Time travels in one direction. The eddy corkscrews, a maelstrom, counterclockwise.
“I feel dirty and complicit and helpless and duped. We’re supposed to be the good guys. Or at least the smart guys. We—me—you—should be ashamed of ourselves. We should have given him and his girl protection.”
Behind her desk, Colter swiveled back and forth, back and forth, in the chair that looked too big for her, sucking on a hard candy to complete the picture of the petulant precocious child; she leaned forward finally on hands folded as if to say grace and observed with a truly callous cold indifference that “Stix Mahrez is a drug dealer. Or was.” And then, pretending to be thoughtful, added, “Maybe it was God’s will.”
Kirby just gazed out into America’s Finest Darkness.
—
THE FRACTURED FAST-FORWARD SHUFFLE through surveillance videotape from Stix Mahrez’s extensive security system went on and on. Multiple screens, multiple views: front door, back door, driveway, backyard, figures jerking and smearing through their day in fast motion, mundane, a scenario pathetic in its unremarkability, tragic in its failure to foreshadow the pandemonium and carnage soon to come.
Dregs of morning coffee were congealing in the Krups carafe; the assorted pastries Kirby had brought reduced to crumbs.

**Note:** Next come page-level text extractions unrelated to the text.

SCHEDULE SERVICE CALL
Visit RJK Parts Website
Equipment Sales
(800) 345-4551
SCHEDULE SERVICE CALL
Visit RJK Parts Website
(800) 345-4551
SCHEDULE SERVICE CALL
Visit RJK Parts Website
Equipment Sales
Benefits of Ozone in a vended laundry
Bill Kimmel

Having spent his night studying the tapes, one of Tina Z.’s colleagues, an agent they called JoJo, the local bureau’s security cam specialist who, as far as Tina knew, had never qualified for fieldwork because he was, in a word, obese, loomed over their shoulders, hers and Kirby’s, smelling of Egg McMuffin and unwashed chinos, and narrated, “Mahrez came home from jail about ten-thirty, he went out again, by himself, around three.”

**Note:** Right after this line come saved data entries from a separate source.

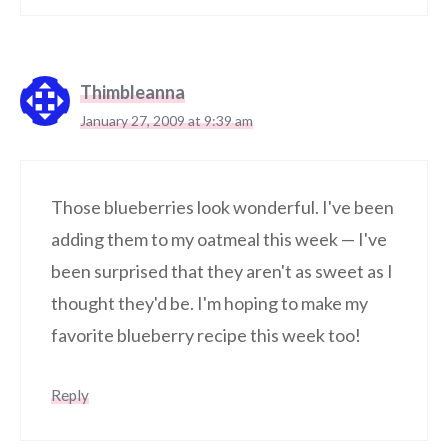
Thimbleanna
January 27, 2009 at 9:39 am
Those blueberries look wonderful. I've been
adding them to my oatmeal this week — I've
been surprised that they aren't as sweet as I
thought they'd be. I'm hoping to make my
favorite blueberry recipe this week too!
Reply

The visuals on all the screens had been captured in step-motion, at progressive ten-second intervals, meaning Mahrez presented as a streaking, blurring apparition, here, there, gone.
“No deliveries, no visitors, except for the private security detail that showed up midday, and took instructions from the bodyguard, after which a team of two stayed on. But these guys—” JoJo punched a button and froze the screen: the Wash-Tech car detailing van had magically been conjured in the driveway. “This crew was already there in the morning when Mahrez came home from county lockup.”

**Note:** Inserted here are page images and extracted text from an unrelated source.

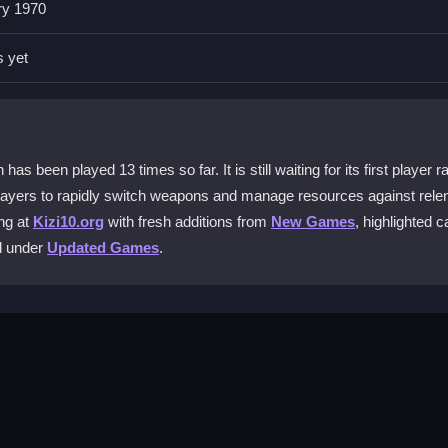
ry 1970
eapon. This lets you enhance your gear during waves, helping you han
s yet
rricade. Keeping moving and using the quick gear swap mechanic help
.
een played 13 times so far. It is still waiting for its first player ra
layers to rapidly switch weapons and manage resources against relen
ction game?
ng at
Kizi10.org
with fresh additions from
New Games
, highlighted c
gs. This helps the game run smoother so you can focus on fast reac
ed under
Updated Games
.
is simulator?
ou see them. Smart movement and paying attention to your surroun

Tina Z. studied the image. Something (or someone) in it had begun to make her queasy, a bitter jolt of déjà vu. “Working on both cars. You g
ot a line on them?”
“Not yet.” JoJo resumed the quick-scan. Images skittered past. Kirby leaned in and studied the video. Wash-Tech. Arriving. Attending the cars. Leaving. Tina tried to locate the source of her disquiet. It wasn’t just what Saad had said about Bert. This was something else.
“Stop,” Kirby said. JoJo complied. “Now, can you enlarge that?”
“It’ll get grainy.”
“JoJo.”
“Ho-kay.” Mouth breathing, adding a hint of sour institutional coffee to his fast food and pheromone array, the fat federal photo tech manipulated the image and magnified the frame for Kirby. Everything went soft and blurry as the VHS picture zoomed. On the back doors of the van, the small cursive hand-painted lettering was purely promotional; slanted looping dark letters that made for a smeary abstract in the enlargement, almost impossible to decipher. But after a moment, Kirby read it out aloud:
“‘Another Courtesy Cleaning . . .’”
And Tina finished for him, “‘. . . from Del Rio Motors.’”
—
THE PARKING LOT was deserted at the Stix Surfboards factory when Kirby’s car pulled up and ticked quiet. The leaden day pressed down, languid, viscous.
Inside, the building was still literally lifeless when Kirby came through the front and into the main factory floor. It was a giant warehouse space containing God only knew how many hazardous chemicals, hopefully ventilated by an air-filtration system that was not presently in operation, with specialized stations for shaping, glassing, and finishing.
Light-headed, Kirby wondered if he should be breathing the funk he felt lacquering his lungs.
He walked past orphaned upright racks of snow-white foam blanks.